In fact, a lot of things in this film do not really add up. Zach and his friends dress, talk and behave like some streetwise kids from a lower middle-class background, but their parents live in flats that must cost a small fortune to rent, and Zach’s mum is a very busy executive.


The lore and background are also not very clear. We never get a reason why the “original” vampire should have bothered to come to New York, or why he has taken an interest in the subway system. Apparently, though, he had entered and left the subway system of his own accord, while for some reason all the other vampires could only leave if “guided” into the real world by a “pure soul”. To win him over as a guide for himself, the leader of the vampires tries to convince Zach that he is his friend, while his parents are only holding him back and his schoolmates are not his real friends. I guess the filmmakers have a message in there somewhere, about how children should always listen to their parents and stick with their friends, and never trust strangers – something like that. But it is not presented very well and does not work very well within the context of the story.


The “family” of vampires we meet in this film also does not really work, as there is no complex emotional bond between any of them. With the general lore not being all that clear, we at least learn that these vampires “disolve” in sunlight (in various ways), but can recover if exposed only briefly. UV light, we learn, is part of that deadly effect of sunlight, so fluorescent lights and flashlights from cameras are generally irritating. That latter fact we learn through a website that Zach’s friend J. T. conveniently finds. An absolute novelty in 1996, I assume. All this is part of some painful, late-in-the-game exposition, leading to a third act that is even more absurd than the second.


The acting is neither here nor there – a lot of the characters are pretty two-dimensional – but Ron Silver is doing a very good job as the head vampire, and the three kid actors (Chauncey Leopardi, Natanya Ross, Tony T. Johnson) do as fine a job as possible at their age.


The practical effects are OK for television and for their age. Vampire make-up is mostly restricted to coloured contact-lenses and fangs. The way vampires “dissolve” in the sunlight is silly, but these practical effects are meant to offer some variety and to appear “gross” in a way that children might find enjoyable.

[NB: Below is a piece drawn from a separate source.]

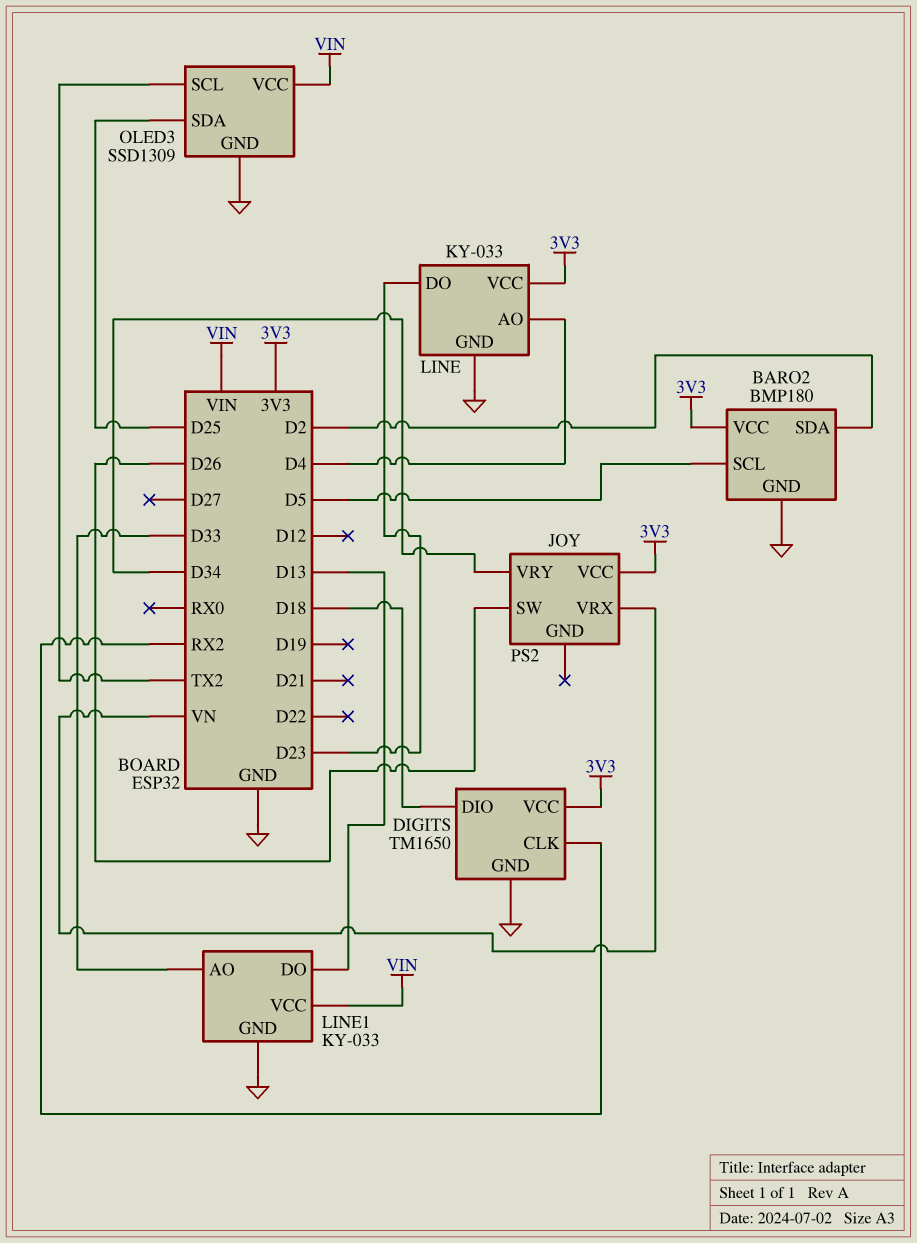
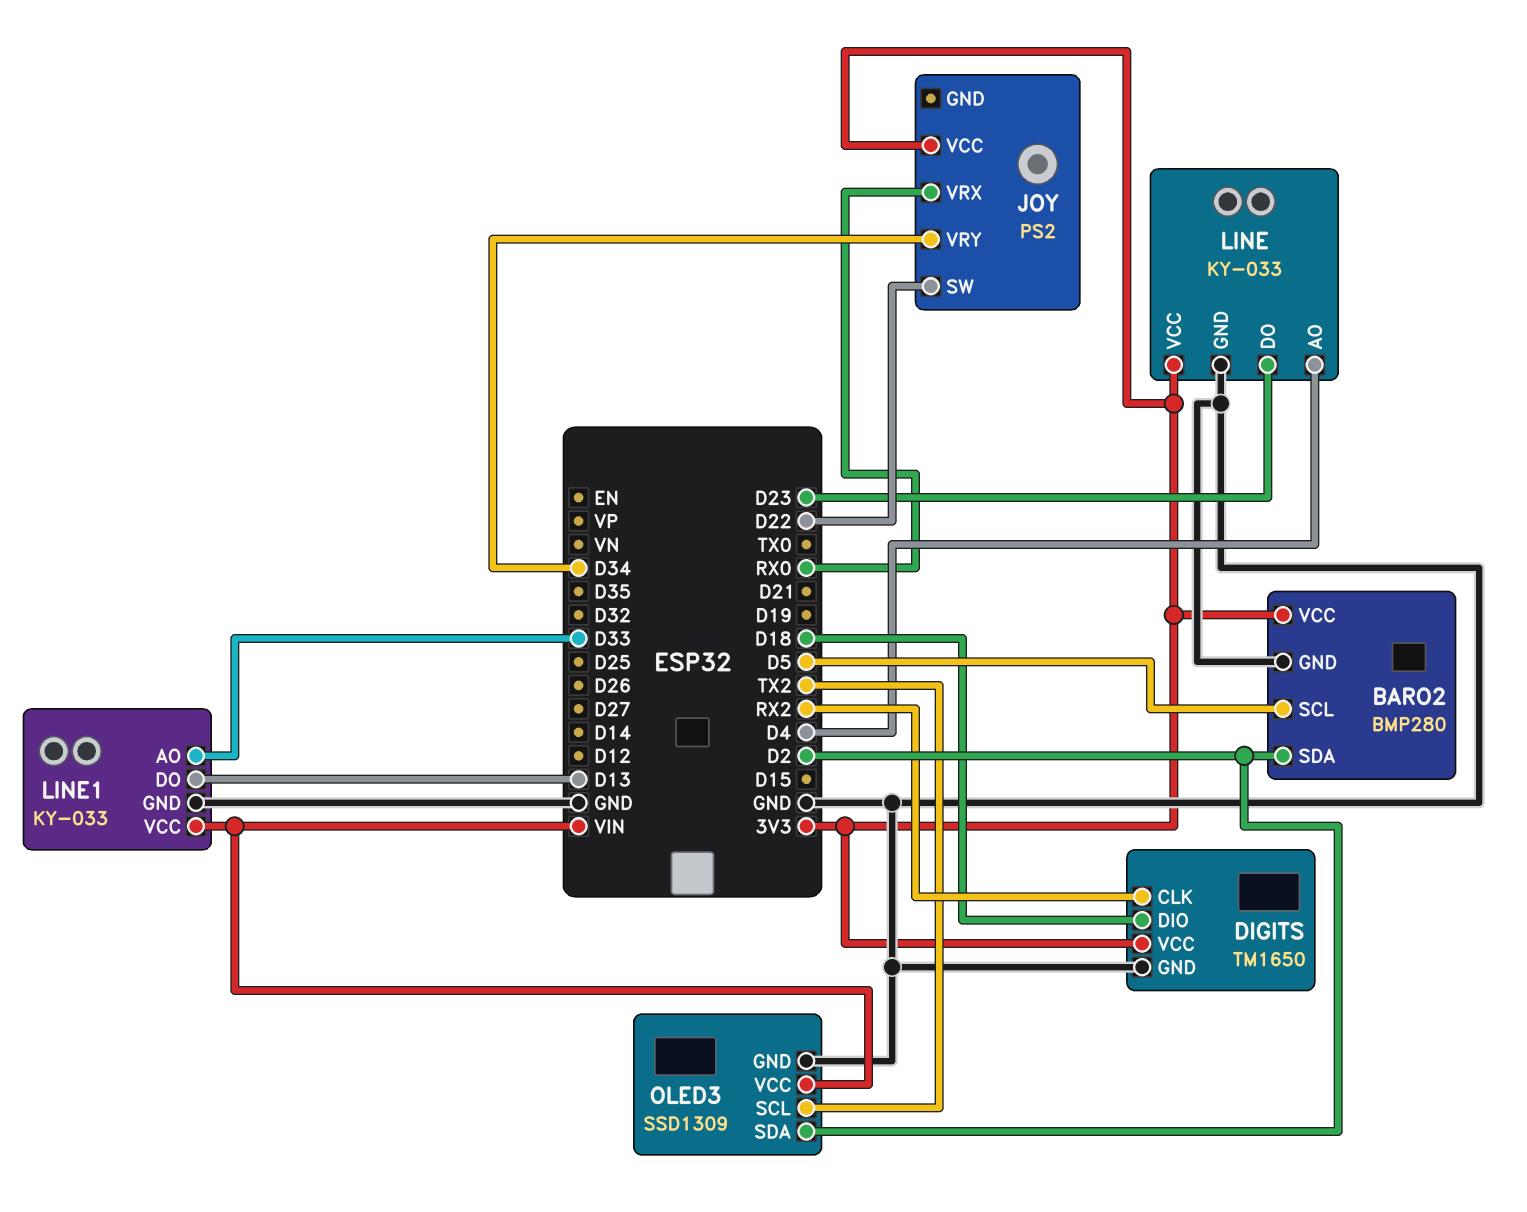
BARO2: BMP180 -> BMP280
JOY pin SW: D26 -> D22
JOY pin VRX: VN -> RX0
OLED3 pin SDA: D25 -> D2

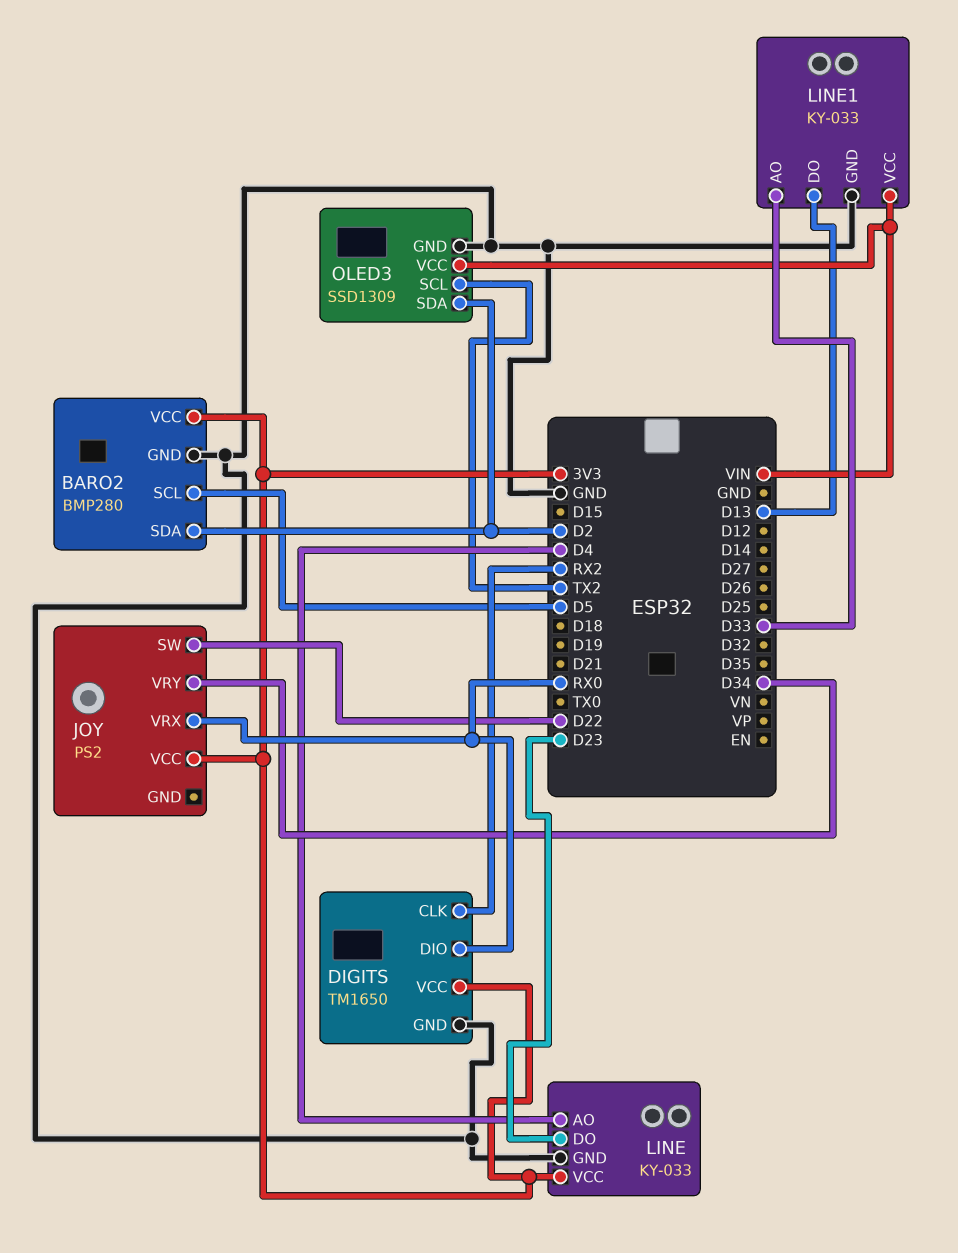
DIGITS pin DIO: D18 -> RX0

I found that the quality of the sound failed me. A lot of the dialogue was really hard to understand. Especially in the case of the head vampire – I could often hear only half of what he was saying. That is not the fault of Silver, who speaks very clearly and distinctly, but a tech issue, as he speaks also very calm and with a low and soft voice, something that they seemed to be unable to support properly in post-production. But maybe it is a problem of the DVD-transfer and was originally not that bad on TV. Be that as it may, I would have been grateful for subtitles, but the cheap collection in which this film is included does not offer any.



I am really not sure how to rate this film. I know this is a small-budget TV-film produced for children. But that does not excuse the weak writing. The story is also too long and meandering. There are very long passages in which nothing is happening. Which is why I fear many children or young teenagers would be bored by this.


Given the nice locations, the solid camera work, and the efforts made in make-up, and practical effects, etc., I would rate the “looks” of this film at 7 out of 10, while the acting (Silver excepted) is only of middling quality (5 out of 10) and the writing deserves no more than 2.5 out of 10.


So, taking into consideration that this is a kids’ film, and rating it as such, my overall verdict would probably be 5.5 out of 10; but in many ways that feels far too generous.

There is no need for anyone to see this. I cannot even recommend it to children (of whatever age group), because the film has not aged all that well and I fear that today’s children would find it rather dull.

1 Comment

  1. Definitely sounds like something I would have enjoyed as a kid. I actually heard of ‘My Teacher Ate My Homework’ but I never saw it either. Sounds like they were planning on making it a sort of ‘CryptKeeper/Tales from the Crypt’ type series for younger audiences. I miss those types of films.